Dhanusri Muhunan

Personal information
- Full name: Dhanusri Sri Muhunan
- Born: 29 September 2003 (age 22)
- Batting: Right-handed
- Bowling: Right-arm medium

International information
- National side: Malaysia;
- T20I debut (cap 14): 9 June 2018 v Bangladesh
- Last T20I: 22 July 2024 v Sri Lanka

Medal record
Representing Malaysia
Women's Cricket
Southeast Asian Games
| Bronze medal – third place | 2025 Thailand | T10 |
- Source: Cricinfo, 8 October 2024

= Dhanusri Muhunan =

Malaysian cricketer (born 2003)

Dhanusri Muhunan (born 29 September 2003) is a Malaysian cricketer.
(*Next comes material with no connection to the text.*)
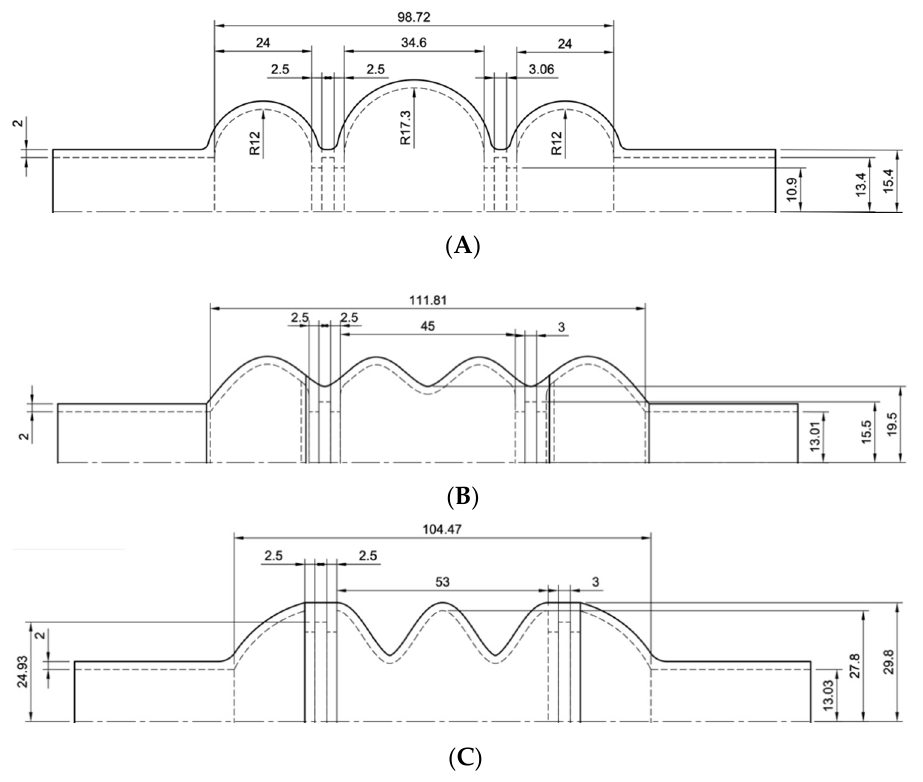
Figure 3. Drawings of the three ventricular chambers. Sketches ( A – C ) provide the dimensions of the chambers.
She made her Women's Twenty20 International (WT20I) debut for Malaysia against Bangladesh on 9 June 2018, in the 2018 Women's Twenty20 Asia Cup, at the age of 14 years. In November 2021, she was named in Malaysia's side for the 2021 ICC Women's T20 World Cup Asia Qualifier tournament in the United Arab Emirates.
In September 2022, she was selected in Malaysia's squad for Women's Twenty20 Asia Cup.